Photographer: Tomohiro Ohsumi/Bloomberg

Sumitomo Mitsui Beefs Up Loan Distribution as Yen Yields Vanish

  • Bank has more than 50 staff targeting investors with debt
  • Presidents of Top 3 lenders seeking more asset turnover

Sumitomo Mitsui Financial Group Inc. wants to sell more domestic and overseas loans to investors as yields in Japan vanish and regulators pressure banks to make better use of capital.

Sumitomo Mitsui Banking Corp., the main banking unit of Japan’s second-largest lender by market value, set up a distribution department from April with more than 50 staff to offer debt to investors including insurers and regional banks. Presidents of Japan’s three largest lenders including Mitsubishi UFJ Financial Group Inc. and Mizuho Financial Group Inc. said in May they want to see more asset turnover in their balance sheets as they target higher fees and margins.

With the Bank of Japan pushing yields on government debt out to 15 years to minus levels, and corporate bond issuance in the nation less than 5 percent of the U.S., fixed-income investors in Japan are looking for alternatives with positive yields. Sumitomo Mitsui created and sold project notes structured from bank loans for the first time this year, and had inquiries from investors not involved in the deal interested in future deals, said Yosuke Yamada, a vice president at SMBC’s distribution department, in an interview last week in Tokyo.

“I would guess they are eyeing where bond markets are and saying if the yield curve is negative beyond 15 years, then people will be prepared to pay for the loans,” said David Threadgold, the Tokyo-based Asian research head at Keefe Bruyette & Woods, a boutique investment bank. “If the choice is to tie up capital holding what are now low-yielding assets and therefore making an inadequate return on your equity, then actually the best choice might be just to pass that off to somebody else who will pay richly for it because they don’t have any choices.”

SMBC’s newly-formed distribution department was previously part of a larger origination and syndication group, with about 30 people involved in selling to investors, according to the bank. The solar project bonds that the bank sold this year mature in 2035 and offer investors a coupon higher than similarly rated corporate bonds, Yamada said.

Sumitomo Mitsui, which owns the world’s third-largest aircraft leasing company, will also seek to offer local investors more airplane-related and project finance debt products, he said. The group reported 1.01 trillion yen ($9.8 billion) in net fees and commissions in the year ended March, a record for the company, while net interest income fell 5.5 percent to 1.42 trillion yen.

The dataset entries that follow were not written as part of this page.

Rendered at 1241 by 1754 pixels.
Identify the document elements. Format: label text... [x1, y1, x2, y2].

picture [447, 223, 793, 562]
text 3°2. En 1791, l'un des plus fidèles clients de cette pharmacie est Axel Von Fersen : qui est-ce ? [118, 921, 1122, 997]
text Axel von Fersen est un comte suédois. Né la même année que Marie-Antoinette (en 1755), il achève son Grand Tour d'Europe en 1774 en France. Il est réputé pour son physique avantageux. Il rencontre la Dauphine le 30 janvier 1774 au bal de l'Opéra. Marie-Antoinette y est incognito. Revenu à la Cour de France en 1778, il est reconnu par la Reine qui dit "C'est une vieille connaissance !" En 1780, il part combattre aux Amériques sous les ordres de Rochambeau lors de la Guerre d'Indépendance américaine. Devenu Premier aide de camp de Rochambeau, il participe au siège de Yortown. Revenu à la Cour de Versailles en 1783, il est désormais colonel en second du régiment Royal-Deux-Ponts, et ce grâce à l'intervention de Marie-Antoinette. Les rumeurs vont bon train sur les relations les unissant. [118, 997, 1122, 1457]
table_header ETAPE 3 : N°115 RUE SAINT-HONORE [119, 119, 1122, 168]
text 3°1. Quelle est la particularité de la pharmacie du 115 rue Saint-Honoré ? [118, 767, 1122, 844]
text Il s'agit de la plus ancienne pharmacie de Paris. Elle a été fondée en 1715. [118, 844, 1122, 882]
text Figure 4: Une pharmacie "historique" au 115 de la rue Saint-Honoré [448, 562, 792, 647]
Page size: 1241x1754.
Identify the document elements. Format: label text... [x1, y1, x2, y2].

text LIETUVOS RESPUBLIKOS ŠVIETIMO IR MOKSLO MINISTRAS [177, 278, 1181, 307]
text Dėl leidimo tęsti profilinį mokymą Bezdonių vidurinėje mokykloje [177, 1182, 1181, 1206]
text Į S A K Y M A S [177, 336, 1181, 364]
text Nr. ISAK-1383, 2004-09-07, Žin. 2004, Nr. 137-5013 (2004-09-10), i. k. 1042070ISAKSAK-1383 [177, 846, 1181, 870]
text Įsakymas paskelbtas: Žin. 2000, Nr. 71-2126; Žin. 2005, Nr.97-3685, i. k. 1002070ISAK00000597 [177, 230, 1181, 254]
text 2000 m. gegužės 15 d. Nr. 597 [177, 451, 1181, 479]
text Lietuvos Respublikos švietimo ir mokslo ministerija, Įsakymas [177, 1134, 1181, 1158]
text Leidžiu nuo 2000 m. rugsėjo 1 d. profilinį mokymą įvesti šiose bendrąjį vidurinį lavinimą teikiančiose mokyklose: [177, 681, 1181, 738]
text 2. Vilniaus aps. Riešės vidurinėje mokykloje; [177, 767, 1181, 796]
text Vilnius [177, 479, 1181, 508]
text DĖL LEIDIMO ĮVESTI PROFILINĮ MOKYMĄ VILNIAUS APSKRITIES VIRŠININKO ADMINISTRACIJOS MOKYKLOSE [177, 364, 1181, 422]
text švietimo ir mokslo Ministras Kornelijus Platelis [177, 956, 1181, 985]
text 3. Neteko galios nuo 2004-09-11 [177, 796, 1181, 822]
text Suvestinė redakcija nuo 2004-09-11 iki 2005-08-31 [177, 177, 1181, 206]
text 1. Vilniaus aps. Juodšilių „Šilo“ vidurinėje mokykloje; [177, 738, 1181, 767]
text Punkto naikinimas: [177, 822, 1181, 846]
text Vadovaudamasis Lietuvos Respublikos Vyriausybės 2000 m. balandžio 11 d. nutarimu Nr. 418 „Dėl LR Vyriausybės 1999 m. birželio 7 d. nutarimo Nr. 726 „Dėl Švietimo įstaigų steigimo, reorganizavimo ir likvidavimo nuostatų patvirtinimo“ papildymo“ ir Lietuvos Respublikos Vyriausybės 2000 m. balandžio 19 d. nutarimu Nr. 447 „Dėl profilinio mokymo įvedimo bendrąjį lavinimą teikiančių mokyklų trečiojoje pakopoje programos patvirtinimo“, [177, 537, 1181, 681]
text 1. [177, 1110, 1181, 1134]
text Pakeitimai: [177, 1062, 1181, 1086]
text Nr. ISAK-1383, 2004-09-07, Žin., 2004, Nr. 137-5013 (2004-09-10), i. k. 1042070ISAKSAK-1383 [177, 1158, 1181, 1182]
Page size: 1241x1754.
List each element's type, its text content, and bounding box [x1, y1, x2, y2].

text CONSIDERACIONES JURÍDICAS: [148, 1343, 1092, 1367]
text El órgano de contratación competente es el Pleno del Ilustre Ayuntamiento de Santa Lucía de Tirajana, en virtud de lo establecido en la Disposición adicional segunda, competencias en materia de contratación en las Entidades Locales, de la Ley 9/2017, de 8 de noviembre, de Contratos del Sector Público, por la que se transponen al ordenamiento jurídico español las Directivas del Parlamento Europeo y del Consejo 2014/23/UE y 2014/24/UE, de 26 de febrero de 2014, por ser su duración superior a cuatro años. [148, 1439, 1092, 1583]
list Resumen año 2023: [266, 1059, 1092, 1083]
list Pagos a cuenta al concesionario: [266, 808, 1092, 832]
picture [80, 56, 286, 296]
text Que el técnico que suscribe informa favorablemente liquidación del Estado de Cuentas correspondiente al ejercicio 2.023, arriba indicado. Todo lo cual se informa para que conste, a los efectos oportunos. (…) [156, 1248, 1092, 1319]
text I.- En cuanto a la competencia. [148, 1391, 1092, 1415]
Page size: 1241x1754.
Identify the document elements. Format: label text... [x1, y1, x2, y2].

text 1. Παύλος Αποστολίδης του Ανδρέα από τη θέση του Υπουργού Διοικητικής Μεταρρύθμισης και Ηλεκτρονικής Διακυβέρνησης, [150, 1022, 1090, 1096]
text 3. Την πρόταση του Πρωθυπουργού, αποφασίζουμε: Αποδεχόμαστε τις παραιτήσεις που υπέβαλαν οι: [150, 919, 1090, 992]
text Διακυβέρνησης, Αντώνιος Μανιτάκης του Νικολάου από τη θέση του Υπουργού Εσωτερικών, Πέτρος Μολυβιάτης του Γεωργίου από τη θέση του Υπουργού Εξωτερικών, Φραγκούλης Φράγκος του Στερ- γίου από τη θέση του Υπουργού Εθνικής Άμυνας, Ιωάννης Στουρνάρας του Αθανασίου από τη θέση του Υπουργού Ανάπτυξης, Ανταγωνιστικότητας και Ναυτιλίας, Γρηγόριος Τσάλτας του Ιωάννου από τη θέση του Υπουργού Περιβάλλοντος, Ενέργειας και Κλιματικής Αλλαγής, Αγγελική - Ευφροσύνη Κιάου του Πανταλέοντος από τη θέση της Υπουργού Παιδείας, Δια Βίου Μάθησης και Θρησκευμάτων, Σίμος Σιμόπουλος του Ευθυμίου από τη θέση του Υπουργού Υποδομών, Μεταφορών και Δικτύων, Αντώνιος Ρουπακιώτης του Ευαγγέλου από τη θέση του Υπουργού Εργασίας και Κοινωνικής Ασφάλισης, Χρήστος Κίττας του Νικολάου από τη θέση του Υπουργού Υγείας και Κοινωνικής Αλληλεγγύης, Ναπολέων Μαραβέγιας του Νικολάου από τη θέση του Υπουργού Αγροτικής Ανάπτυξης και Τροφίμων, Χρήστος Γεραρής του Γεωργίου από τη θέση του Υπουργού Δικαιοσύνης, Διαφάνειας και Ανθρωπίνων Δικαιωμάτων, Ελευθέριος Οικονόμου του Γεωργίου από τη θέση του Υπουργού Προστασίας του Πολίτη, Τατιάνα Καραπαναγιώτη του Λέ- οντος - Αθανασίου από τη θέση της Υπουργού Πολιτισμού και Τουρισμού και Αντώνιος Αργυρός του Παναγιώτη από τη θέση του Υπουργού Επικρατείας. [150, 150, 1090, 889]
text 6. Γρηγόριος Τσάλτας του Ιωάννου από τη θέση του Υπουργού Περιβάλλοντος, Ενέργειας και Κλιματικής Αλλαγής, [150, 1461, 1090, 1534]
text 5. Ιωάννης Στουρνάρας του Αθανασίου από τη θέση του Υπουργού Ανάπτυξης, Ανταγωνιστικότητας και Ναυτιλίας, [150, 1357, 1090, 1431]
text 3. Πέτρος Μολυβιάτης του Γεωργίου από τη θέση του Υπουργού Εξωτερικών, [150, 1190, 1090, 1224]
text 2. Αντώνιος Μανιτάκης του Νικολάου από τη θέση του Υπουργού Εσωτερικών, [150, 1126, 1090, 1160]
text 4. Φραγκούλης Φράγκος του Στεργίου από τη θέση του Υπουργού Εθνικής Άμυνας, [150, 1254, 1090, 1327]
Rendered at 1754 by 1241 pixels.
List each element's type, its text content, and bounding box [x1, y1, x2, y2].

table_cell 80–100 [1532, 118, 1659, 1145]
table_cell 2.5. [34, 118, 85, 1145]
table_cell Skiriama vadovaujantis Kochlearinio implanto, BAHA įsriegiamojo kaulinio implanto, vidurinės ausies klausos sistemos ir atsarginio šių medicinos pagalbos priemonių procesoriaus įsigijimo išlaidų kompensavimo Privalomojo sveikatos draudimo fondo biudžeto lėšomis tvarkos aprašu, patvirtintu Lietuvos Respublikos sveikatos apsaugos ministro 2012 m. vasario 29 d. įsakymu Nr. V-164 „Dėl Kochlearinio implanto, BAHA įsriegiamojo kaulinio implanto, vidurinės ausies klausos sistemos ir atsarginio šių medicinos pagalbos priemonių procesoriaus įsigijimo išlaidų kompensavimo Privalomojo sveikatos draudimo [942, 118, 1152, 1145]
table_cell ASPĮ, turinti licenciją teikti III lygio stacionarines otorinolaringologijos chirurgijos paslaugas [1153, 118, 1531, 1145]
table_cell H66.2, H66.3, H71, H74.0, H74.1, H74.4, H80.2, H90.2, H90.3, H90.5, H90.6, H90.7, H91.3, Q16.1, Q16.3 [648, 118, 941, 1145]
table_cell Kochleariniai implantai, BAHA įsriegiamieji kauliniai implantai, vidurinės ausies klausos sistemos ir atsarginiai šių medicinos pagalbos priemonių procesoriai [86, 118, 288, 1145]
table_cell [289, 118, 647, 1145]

“About 70 percent of our total assets are in fixed-income yen products, but right now it’s very difficult to get any yield,” said Akinao Nishio, a deputy general manager at Dai-ichi Life Insurance Co.’s fixed-income investment department. The insurer has about 100 billion yen invested in domestic and overseas project finance deals.

For a story on Japanese banks cutting bond holdings, click here.

Three of Japan’s four biggest banks, including MUFG and Mizuho are forecasting smaller profits this year as the BOJ’s negative-rate policy pushes down loan margins, forcing lenders to focus on boosting fee business and lending abroad. Mizuho President Yasuhiro Sato told reporters in May that the lender had been able to boost fees at home by syndicating more loans, offsetting a decline in investment sales to individuals.

“They can generate fee income by selling or syndicating loans,” said Shunsaku Sato, senior credit officer at Moody’s Investors Service in Tokyo. “That is a more efficient use of their capital.”